Perhaps it's living with two teenagers.
Or maybe it's simply exhaustion from being a spectator as many men emerge from long-term marriages and work their way through relationships, leaving a mess of unsolved issues in their wake.
I listen, but I don't always understand.
I have come to realize that the human mind is powerfully irrational, and that oftentimes, we are the grip of emotional forces that can wreak havoc with our lives.
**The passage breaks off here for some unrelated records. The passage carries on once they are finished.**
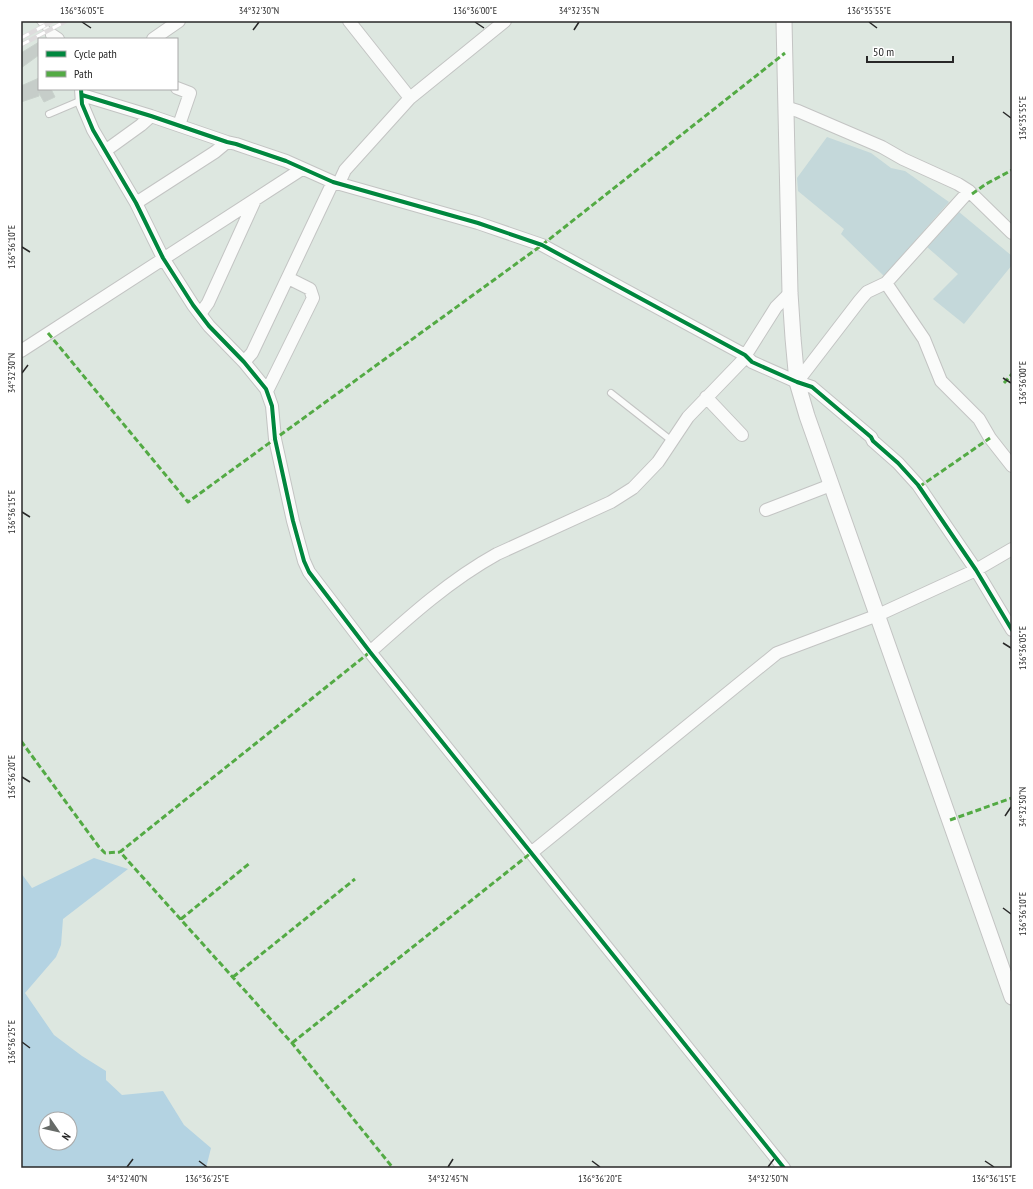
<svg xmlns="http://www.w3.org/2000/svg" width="1033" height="1189" viewBox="0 0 1033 1189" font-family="'PT Sans Narrow',sans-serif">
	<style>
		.green { fill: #b4d3e2; fill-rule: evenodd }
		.cemetery { fill: #c4d8da }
		.building { fill: #c6cdc9; stroke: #c9d2cc }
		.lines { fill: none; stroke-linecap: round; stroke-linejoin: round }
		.service-casing { stroke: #c3c4c3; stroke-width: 8 }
		.minor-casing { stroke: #c3c4c3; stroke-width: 14 }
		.tertiary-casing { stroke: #c3c4c3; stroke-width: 17 }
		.service { stroke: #fafbfa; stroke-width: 6 }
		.minor { stroke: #fafbfa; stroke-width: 12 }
		.tertiary { stroke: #fafbfa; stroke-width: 15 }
		.rail-casing { stroke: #dedcdd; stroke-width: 4.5 }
		.rail { stroke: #fff; stroke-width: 3; stroke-dasharray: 9; stroke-linecap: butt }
		.quiet { stroke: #53aa44; stroke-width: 3; stroke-dasharray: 6 3; stroke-linecap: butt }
		.cycleway-casing { stroke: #fff; stroke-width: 6 }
		.cycleway { stroke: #00873e; stroke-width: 4 }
		.ticks { fill: none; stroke: #282828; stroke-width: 1.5 }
		.neatline { fill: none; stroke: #282828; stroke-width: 1.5 }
		.ticks-label { font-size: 10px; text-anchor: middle; fill: #282828 }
	</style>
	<rect width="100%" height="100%" fill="#dde7e0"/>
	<path class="green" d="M94,858L128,869L63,919L61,945L56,957L25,993L54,1035L82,1056L106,1071V1080L122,1095L163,1091L184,1125L211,1148L206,1168H21V873L32,888ZM46,1119H70V1143H46Z"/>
	<path class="cemetery" d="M827,137L871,153L891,168L905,171L949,202L884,276L841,234L844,229L798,191L797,178Z
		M959,212L1012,256V265L964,324L933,299L958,274L927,247Z"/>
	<path class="building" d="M39,42V55L21,68V53Z
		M39,78V89H51L55,97L44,102L39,93V96L21,102V86Z"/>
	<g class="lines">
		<defs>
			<path id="service" d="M40,21L52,35
				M49,114L82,100
				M611,393L672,441"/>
			<path id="minor" d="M349,21L410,98
				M52,35L58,39
				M153,39L179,21
				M177,88L190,93L179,125
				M81,89L82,104L93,130L136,203L163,258L193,305L209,326L244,362L266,389L272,406L275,439L293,521L304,561L309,572L370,652L784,1168
				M82,95L151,116L227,142L236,144L286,161L333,182L478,223L542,245L745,355L752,362L797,382L812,387L871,437L873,441L898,463L918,485L976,570L1012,630
				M785,107L798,111L882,147L903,159L958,184L969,191L1012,233
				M105,151L141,125L151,116
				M339,183L345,170L410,98L505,21
				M136,203L215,152L227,142
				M886,283L924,339L941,381L979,419L990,438L1012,466
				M200,314L208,303L255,200
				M21,351L302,169
				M244,362L252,353L333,182
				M797,382L860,300L867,292L886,283L969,191
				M267,391L313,298L310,289L288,278
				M706,397L742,435
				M766,510L831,485
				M370,652C410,616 450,580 497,554L611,502L633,488L658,462L688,417L742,361L776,307L790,293
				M531,853L777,653L878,615L976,570L1012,549"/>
			<path id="tertiary" d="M784,21L790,293L793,338L797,382L807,416L1012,997"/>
		</defs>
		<use href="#service" class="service-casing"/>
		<use href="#minor" class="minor-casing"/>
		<use href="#tertiary" class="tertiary-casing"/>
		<use href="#service" class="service"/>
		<use href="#minor" class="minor"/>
		<use href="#tertiary" class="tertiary"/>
		<defs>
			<path id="rail" d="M21,38L53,21
				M21,45L66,21"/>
		</defs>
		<use href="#rail" class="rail-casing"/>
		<use href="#rail" class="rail"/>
		<path class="quiet" d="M972,194L986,184L1012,170
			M48,333L188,502L542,245L785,53
			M1004,383L1012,374
			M919,487L990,438
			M370,652L120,852L292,1043L393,1168
			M21,741L99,847L105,853L120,852
			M950,820L1012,798
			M181,919L250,863
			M233,977L355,879
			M292,1043L531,853"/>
		<defs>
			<path id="cycleway" d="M81,89L82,104L93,130L136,203L163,258L193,305L209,326L244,362L266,389L272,406L275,439L293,521L304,561L309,572L370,652L784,1168
				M82,95L151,116L227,142L236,144L286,161L333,182L478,223L542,245L745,355L752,362L797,382L812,387L871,437L873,441L898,463L918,485L976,570L1012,630"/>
		</defs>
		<use href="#cycleway" class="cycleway-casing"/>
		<use href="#cycleway" class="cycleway"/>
	</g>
	<path class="ticks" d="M82,22L91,28M475,22L484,28M869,22L877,28M253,30L259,22M574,30L579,22M1003,112L1011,118M22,247L30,252M22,373L28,365M1003,378L1011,383M22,512L30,517M1003,643L1011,648M22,777L30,782M1005,816L1011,807M1003,908L1011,914M22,1042L30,1048M199,1161L207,1167M592,1161L600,1167M985,1161L994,1167M127,1167L133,1159M448,1167L453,1159M768,1167L774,1159"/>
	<rect width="1033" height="1189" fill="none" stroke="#ffffff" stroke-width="44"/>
	<rect x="38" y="38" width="140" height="52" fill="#ffffff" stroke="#a9a9a9"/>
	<rect x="46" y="51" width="20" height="6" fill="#00873e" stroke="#a9a9a9"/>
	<text x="74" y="58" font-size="12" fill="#282828">Cycle path</text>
	<rect x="46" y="71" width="20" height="6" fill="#53aa44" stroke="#a9a9a9"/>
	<text x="74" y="78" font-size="12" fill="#282828">Path</text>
	<g transform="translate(58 1131) rotate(124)"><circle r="19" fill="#ffffff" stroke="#a9a9a9"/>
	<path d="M0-3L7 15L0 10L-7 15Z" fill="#676b68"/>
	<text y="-6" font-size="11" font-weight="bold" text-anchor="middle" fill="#282828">N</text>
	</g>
	<path d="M867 56v6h86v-6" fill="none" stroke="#282828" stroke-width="2"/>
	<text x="873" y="56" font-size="12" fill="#282828" stroke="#ffffff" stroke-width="3" paint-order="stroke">50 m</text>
	<rect x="22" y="22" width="989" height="1145" class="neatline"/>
	<g class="ticks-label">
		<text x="82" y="14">136°36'05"E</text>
		<text x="259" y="14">34°32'30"N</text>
		<text x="475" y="14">136°36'00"E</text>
		<text x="579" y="14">34°32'35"N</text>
		<text x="869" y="14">136°35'55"E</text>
		<text transform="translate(1022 118) rotate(-90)" y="4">136°35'55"E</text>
		<text transform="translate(11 247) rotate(-90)" y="4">136°36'10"E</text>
		<text transform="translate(11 373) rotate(-90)" y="4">34°32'30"N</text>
		<text transform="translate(1022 383) rotate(-90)" y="4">136°36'00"E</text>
		<text transform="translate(11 512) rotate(-90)" y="4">136°36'15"E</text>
		<text transform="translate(1022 648) rotate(-90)" y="4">136°36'05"E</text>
		<text transform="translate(11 777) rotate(-90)" y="4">136°36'20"E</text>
		<text transform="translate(1022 807) rotate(-90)" y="4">34°32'50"N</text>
		<text transform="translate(1022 914) rotate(-90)" y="4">136°36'10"E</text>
		<text transform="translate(11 1042) rotate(-90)" y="4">136°36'25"E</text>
		<text x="127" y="1182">34°32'40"N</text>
		<text x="207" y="1182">136°36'25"E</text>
		<text x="448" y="1182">34°32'45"N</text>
		<text x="600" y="1182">136°36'20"E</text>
		<text x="768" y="1182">34°32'50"N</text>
		<text x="994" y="1182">136°36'15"E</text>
	</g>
</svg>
Some guys cheat, because they've been the victims of a cheater.
Some shut down their feelings, and indulge in sexual experimentation.
Others turn off their minds, and find solace in the arms of females who demand nothing from them.
Was I ever that naive? Was I ever that blind?
Stubborn -- I can understand that emotion. Deluded -- well, perhaps. Possibly, I should be more patient with that glassy-eyed stare when I see it on the faces of some of the men I meet.
Is all of this acting out normative, or is it just that the men I'm running into are particularly crippled by their past experiences?
I do know that when you come across the "real thing," it is foolish to ditch it for a fantasy -- unless, for some reason, you aren't strong enough to cope with the reality.
That whole idea (that some of us might not be tough enough to cope with a multi-dimensional relationship) is, frankly, abhorrent to me.
Wake up and smell the coffee, darling, I want to shout. You can't really enjoy your life if it's only experienced in two dimensions.
But that's not for me to say -- or for me to control.
Tough enough for me to get a grip on my own emotions -- and to find a way to move forward.
Perhaps being "stuck" will help me to develop more empathy for those who find themselves on an endless emotional rollercoaster.
But there are times, many, when I wish that I had turned a blind eye, or a deaf ear, to pity.